Marshall has 35 years' experience in financial planning, economics and financial advice having owned several businesses and being involved with two partnerships in the South Taranaki.
He said throughout the regions at the moment, including Whanganui, there was a lot of centralisation of government services that have gone away from the region including health and education.
"This is sucking our young people out of our communities and they never really come back," he said.
One proposal he has as a candidate is to turn Whanganui into a manufacturing regional hub.
"Now we have a situation where the Government is giving money to support arts and other things around the place that really don't provide too much of an economic return, we should actually be looking at subsidising manufacturing, especially with the new trading partner coming on the scene which is England.
"Why don't we look at turning our nation back into a manufacturing nation, looking at not people wearing boiler suits and dressed in grease but what about white coats and technology - looking at how we can actually manufacture things without necessarily labour on the chains but labour on the technology side, making sure the chain works well and we can do that."
He said Whanganui had the labour and people willing to look at these opportunities.
"We can grow nice hubs in places like Whanganui that actually turns our places into communities with manufacturing and with economic wellbeing at the heart without disjointing the family."
He said the Government had done a great job handling the Covid-19 situation in New Zealand but believed it didn't know how to make money.
"The only way we're going to pay back this debt is to increase our GDP because taxing people more doesn't pay back debt.
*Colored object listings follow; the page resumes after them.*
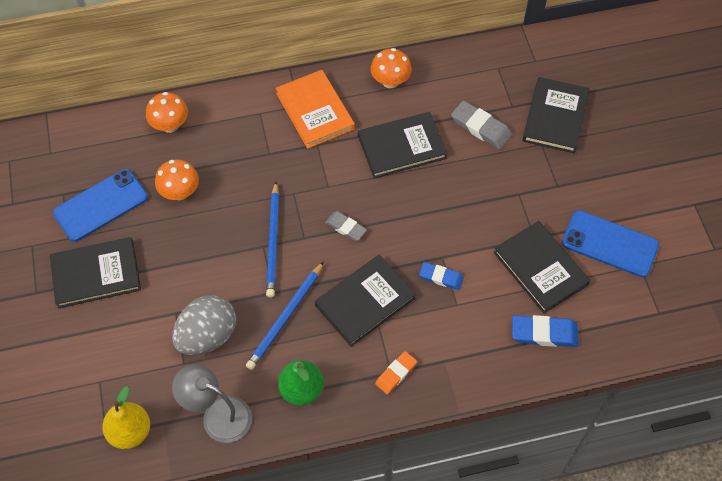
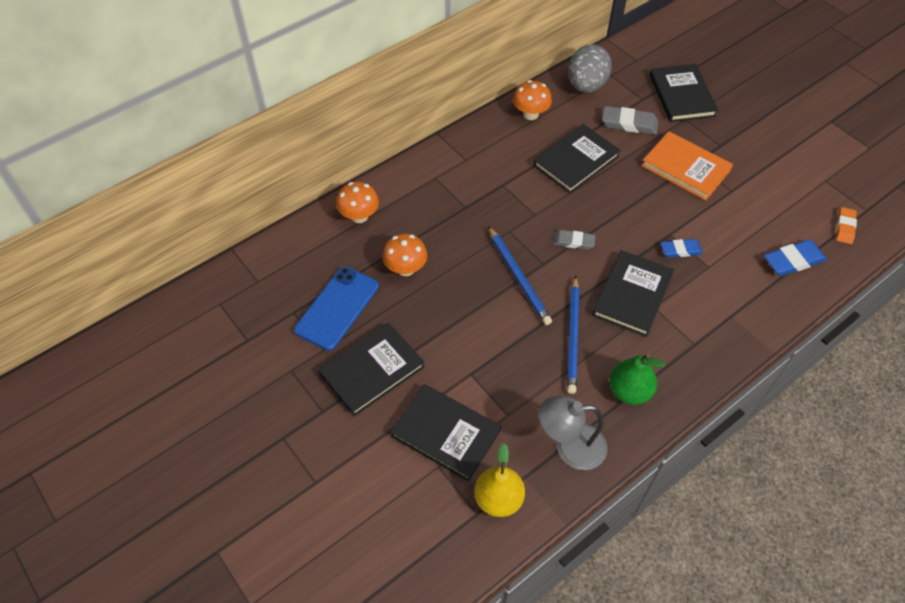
camera: 25 degrees left, 5 degrees down
(207, 336) = (514, 381): grey egg -> grey egg (586, 86)
(315, 111) = (482, 159): orange book -> orange book (685, 168)
(396, 374) = (699, 343): orange eraser -> orange eraser (845, 227)
(540, 268) = (753, 212): black book -> black book (445, 433)
(609, 244) = (792, 173): blue phone -> none

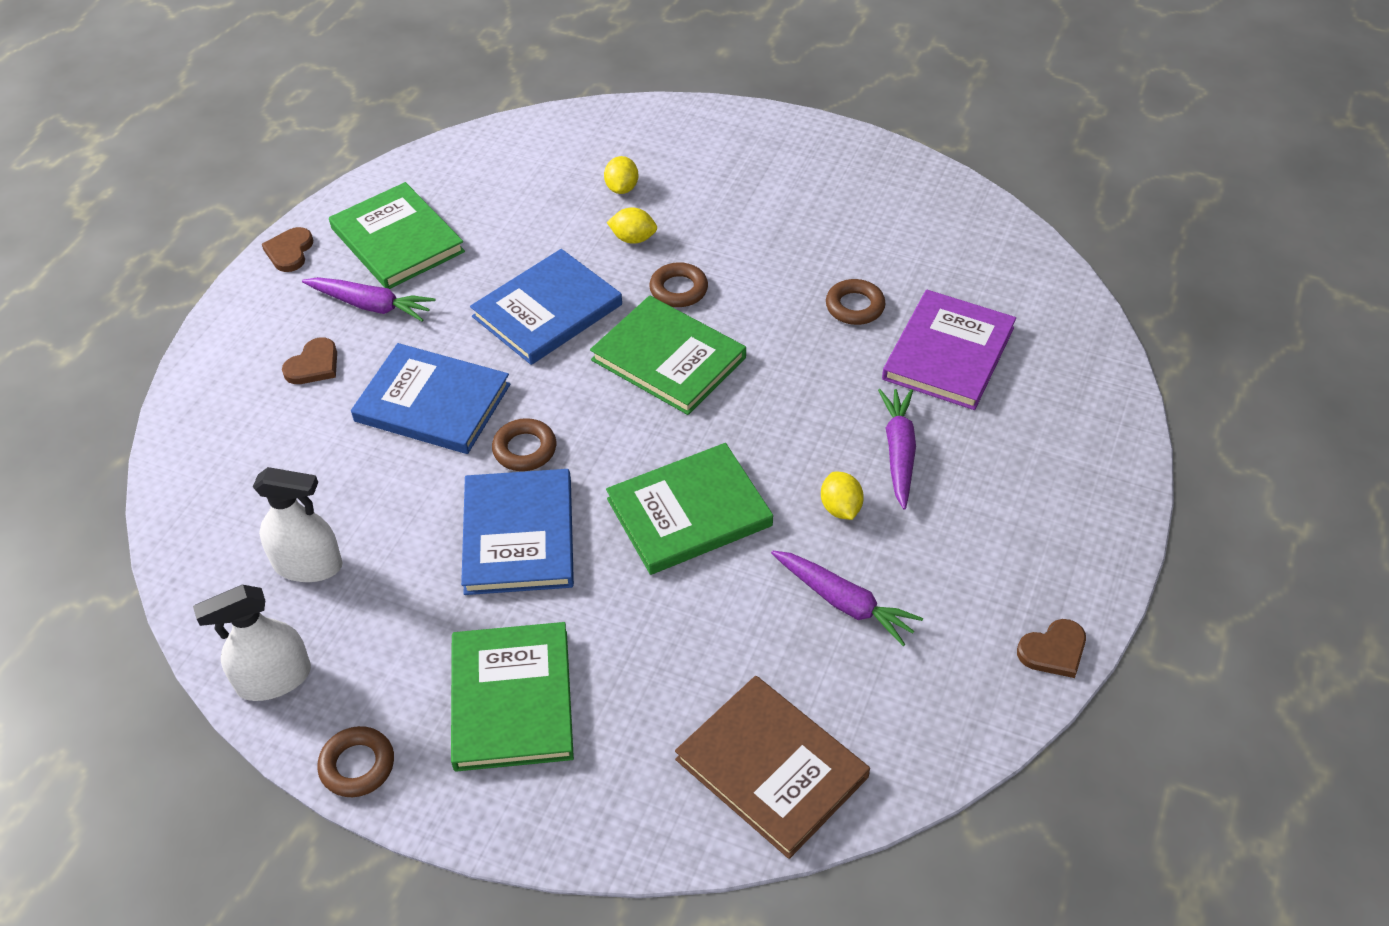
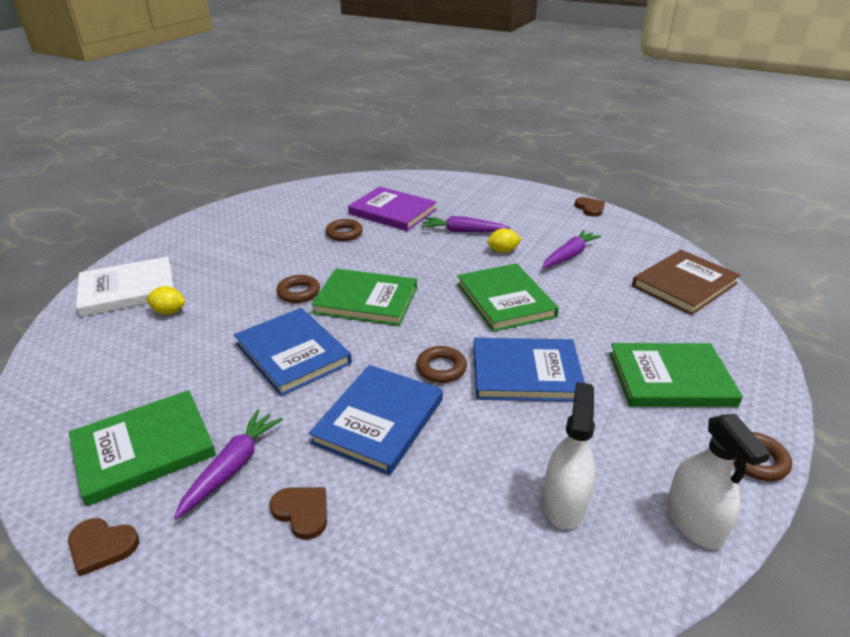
camera: 85 degrees left, 15 degrees down
(633, 239) = (232, 309): yellow lemon -> none
(664, 141) = (128, 289): none -> white book
(668, 359) = (366, 300): green book -> green book turned 60 degrees clockwise

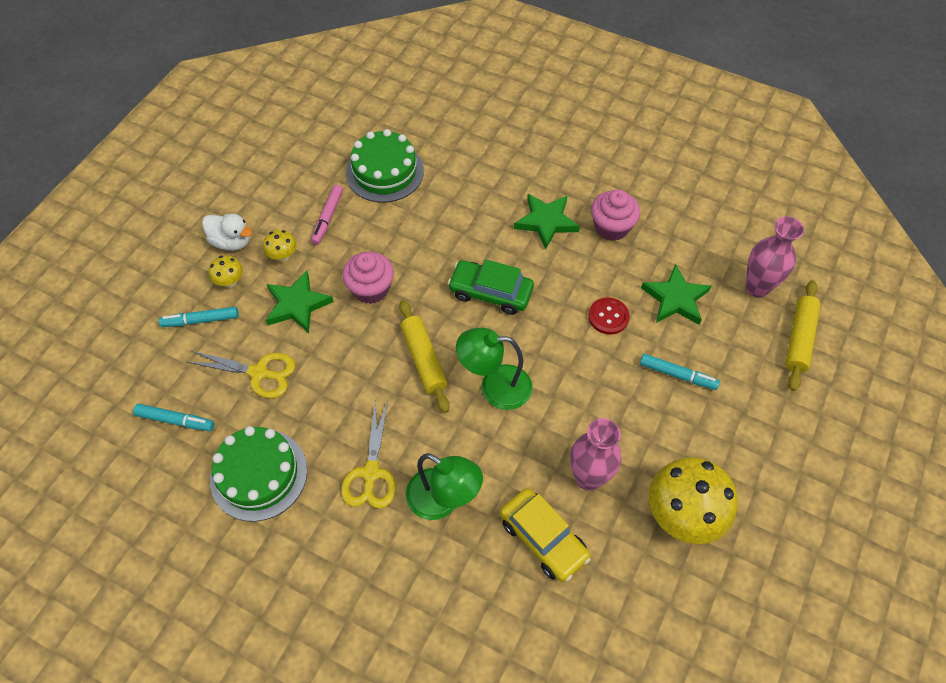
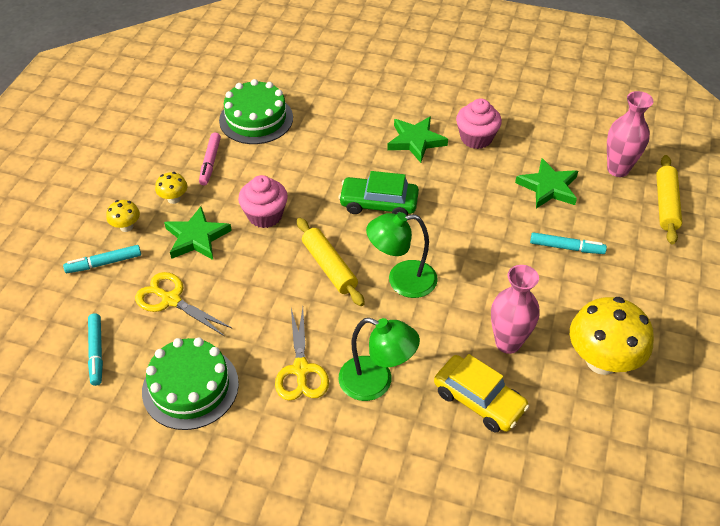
camera: 10 degrees left, 10 degrees down
(175, 420) = (96, 352): turquoise marker -> turquoise marker turned 75 degrees clockwise
(232, 242) = (121, 193): white duck -> none
(258, 373) = (171, 300): yellow scissors -> yellow scissors turned 150 degrees counterclockwise
(608, 317) = (492, 209): red button -> none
It just reduces money in the economy, and we need to pay back this debt and we need to do it as quickly as possible for this generation so that our children and grandchildren don't have to pay for it."
He said the New Conservative Party has a plan to increase GDP by 20 per cent and it is done through manufacturing.
"Going forward there's still a good chance that we still only have the two major parties so it's our hope as New Conservative that we can get in excess of 5 per cent and maybe win one or two seats somewhere," Marshall said.
"Whether it's wrong or right, when it's down to me I'd rather be an honest politician than one that tells you what you want to hear and never goes about doing it."